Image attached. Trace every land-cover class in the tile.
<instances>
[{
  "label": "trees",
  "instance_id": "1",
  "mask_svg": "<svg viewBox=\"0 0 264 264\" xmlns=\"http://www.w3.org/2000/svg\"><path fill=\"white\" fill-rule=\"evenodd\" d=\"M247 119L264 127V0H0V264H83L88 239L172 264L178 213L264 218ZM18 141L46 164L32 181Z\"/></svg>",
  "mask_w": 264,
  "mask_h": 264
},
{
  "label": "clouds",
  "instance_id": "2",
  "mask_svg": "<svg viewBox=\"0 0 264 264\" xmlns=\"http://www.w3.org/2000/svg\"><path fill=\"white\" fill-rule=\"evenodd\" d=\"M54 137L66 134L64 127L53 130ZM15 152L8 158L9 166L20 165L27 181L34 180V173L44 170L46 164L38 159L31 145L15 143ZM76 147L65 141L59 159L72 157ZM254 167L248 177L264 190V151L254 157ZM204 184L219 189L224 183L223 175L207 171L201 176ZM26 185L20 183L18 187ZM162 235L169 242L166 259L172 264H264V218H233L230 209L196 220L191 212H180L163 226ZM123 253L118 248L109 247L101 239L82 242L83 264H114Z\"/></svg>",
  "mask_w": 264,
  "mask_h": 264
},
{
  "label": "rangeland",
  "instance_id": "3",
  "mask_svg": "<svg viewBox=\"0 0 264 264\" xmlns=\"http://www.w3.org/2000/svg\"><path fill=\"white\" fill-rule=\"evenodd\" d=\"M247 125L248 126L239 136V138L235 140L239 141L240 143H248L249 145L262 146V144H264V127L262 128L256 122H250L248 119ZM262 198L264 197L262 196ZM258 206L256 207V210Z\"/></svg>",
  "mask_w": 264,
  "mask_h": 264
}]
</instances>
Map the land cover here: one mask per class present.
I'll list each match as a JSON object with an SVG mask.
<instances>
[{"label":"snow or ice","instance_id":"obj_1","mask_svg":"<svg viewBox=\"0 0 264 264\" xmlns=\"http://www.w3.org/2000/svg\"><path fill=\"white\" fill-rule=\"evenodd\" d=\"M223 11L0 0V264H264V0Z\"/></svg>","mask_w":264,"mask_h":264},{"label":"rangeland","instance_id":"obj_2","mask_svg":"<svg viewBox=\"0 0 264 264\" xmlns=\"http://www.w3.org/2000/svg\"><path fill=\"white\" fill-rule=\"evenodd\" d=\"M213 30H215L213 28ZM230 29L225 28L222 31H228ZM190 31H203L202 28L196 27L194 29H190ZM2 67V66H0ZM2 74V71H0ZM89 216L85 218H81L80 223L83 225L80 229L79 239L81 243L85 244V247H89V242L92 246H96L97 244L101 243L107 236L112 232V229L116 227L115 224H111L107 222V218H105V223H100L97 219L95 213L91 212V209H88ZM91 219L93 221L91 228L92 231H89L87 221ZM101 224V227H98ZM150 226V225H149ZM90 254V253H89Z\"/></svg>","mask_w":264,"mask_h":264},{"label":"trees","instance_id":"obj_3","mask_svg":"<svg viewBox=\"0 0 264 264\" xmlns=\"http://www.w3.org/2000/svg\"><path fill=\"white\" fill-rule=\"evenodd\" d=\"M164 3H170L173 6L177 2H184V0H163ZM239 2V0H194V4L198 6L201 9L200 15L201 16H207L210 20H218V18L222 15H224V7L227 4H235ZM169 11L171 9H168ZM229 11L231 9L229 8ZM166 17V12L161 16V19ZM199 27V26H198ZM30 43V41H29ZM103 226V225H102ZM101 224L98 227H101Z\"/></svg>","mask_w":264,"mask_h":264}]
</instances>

What the task asks: Gather every line of the items that contains the word "class", and copy each one out in full.

Answer to this exercise:
Image attached. Trace every land-cover class in the tile.
Map the land cover here: one mask per class present.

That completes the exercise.